# Bond: Feb 19 1996 - Mar 3 2009



## Kohanagold (Nov 5, 2008)

I heard yesterday that the Rainbow Bridge has another wonderful angel in it's presence. 

Those that know me know how much I loved this boy. Never could anyone ask for a sweeter tempered dog. I last saw him in November and he was looking great, and in classic Bond fashion, pushed me over into the grass trying to get that much closer of a hug. He went very suddenly, and his owner said that is a blessing.
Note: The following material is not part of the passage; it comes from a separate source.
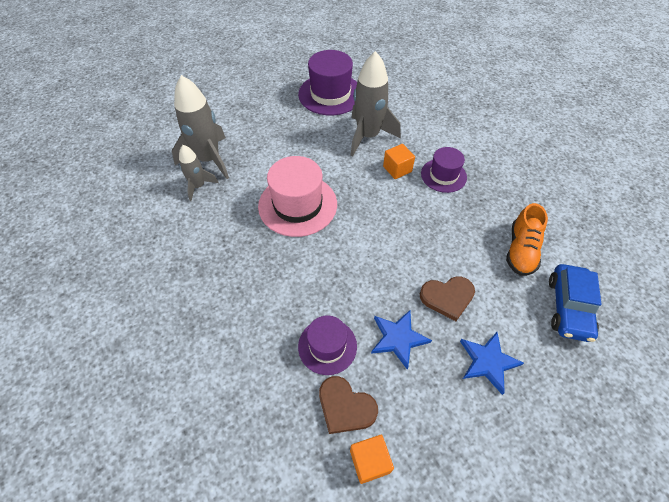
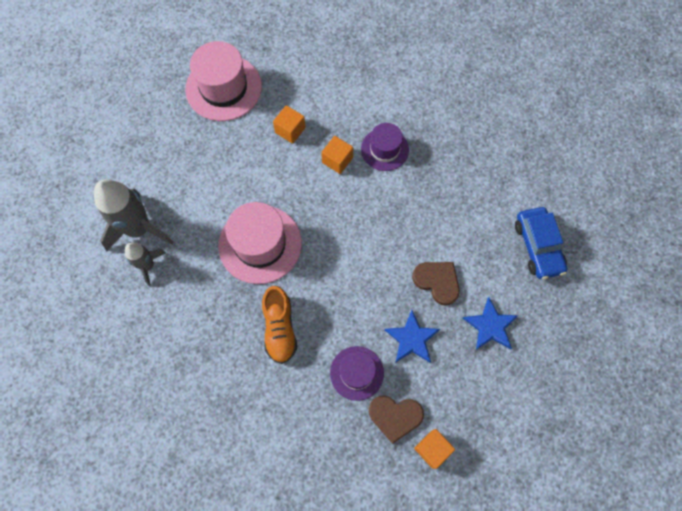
camera: 25 degrees left, 15 degrees up
(330, 94) = (223, 88): purple hat -> pink hat
(368, 136) = (290, 130): grey rocket -> orange cube
(447, 297) = (437, 281): brown heart -> brown heart turned 105 degrees counterclockwise
(521, 250) = (482, 206): orange shoe -> orange shoe (280, 328)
I agree, but am still heartbroken to know that a boy I loved so much is now waiting at the bridge. 

He had many credentials, but last summer had just earned his Grand Champion when he won the Stud Dog class at the National, his son placed as WD and his daughter got a judges award of merit. At 12 1/2 he was still loving it, and what more could you want really?

I thought I'd share this with you. I put it together last night to send to Anne (his breeder and owner). She loved him more than words can say, as did many others. 

RIP Sweet Angel Bond... I know you're in good company up there. BJ & the girls.


----------



## sharlin (Feb 26, 2007)

Run Fast & Play Hard Sweet Boy~Godspeed & Love


----------



## paula bedard (Feb 5, 2008)

That's a wonderful tribute page. I'm sure she'll love it. I'm sorry you've lost Bond, but it sounds like he didn't suffer and that's most important.


----------



## Thor0918 (Feb 28, 2008)

paula bedard said:


> That's a wonderful tribute page. I'm sure she'll love it. I'm sorry you've lost Bond, but it sounds like he didn't suffer and that's most important.


 I totaly agree with this. Rest in peace sweet Bond.


----------



## Debles (Sep 6, 2007)

So very sad. But a beautiful tribute to a gorgeous sweet golden boy.


----------



## New Golden Mom (Dec 17, 2008)

I am so sorry. Your tribute to Bond is beautiful. It sounds like he was a very special boy.


----------



## Fozzybear (Feb 27, 2008)

Beautiful Tribute.


----------



## NuttinButGoldens (Jan 10, 2009)

Rest in piece lil buddy


----------



## Penny & Maggie's Mom (Oct 4, 2007)

A wonderful outpouring of love to a beautiful boy. Godspeed sweetheart.


----------



## Augie's Mom (Sep 28, 2007)

What a beautiful tribute to a wonderful dog. I'm so sorry to hear of your loss.


----------



## Faith's mommy (Feb 26, 2007)

so sorry for your loss


----------



## Mandy's Dad (May 27, 2008)

Rest in peace Bond.


----------



## Jackson'sMom (Oct 13, 2007)

What a beautiful tribute to a gorgeous dog. Run free, sweet boy.


----------



## BeauShel (May 20, 2007)

Run free sweet boy, know you are still loved and missed by so many.


----------



## rictic (Feb 16, 2009)

very touching poem and i am sure his owners loved it. and found comfort in it.

r i p bond.


----------



## riddle03 (Jun 9, 2005)

Play hard at the bridge sweet boy.


----------



## goldensmum (Oct 23, 2007)

Run free, play hard and sleep softly Bond


----------



## HovawartMom (Aug 10, 2006)

RIP,pretty Boy!.
Run FREE!.


----------



## Karen519 (Aug 21, 2006)

*Angel bond*

ANGEL BOND:

What a pretty boy and you were and ARE SO LOVED!

What a gorgeous tribue that is!


----------



## Nikki Boy (Mar 14, 2009)

What a beautiful tribute to Bond. Sounds like he was a class act and a sweetheart to boot. I know how much you must miss him.


----------



## Meggie'sMom (Dec 24, 2007)

What a great dog. What a wonderful tribute.


----------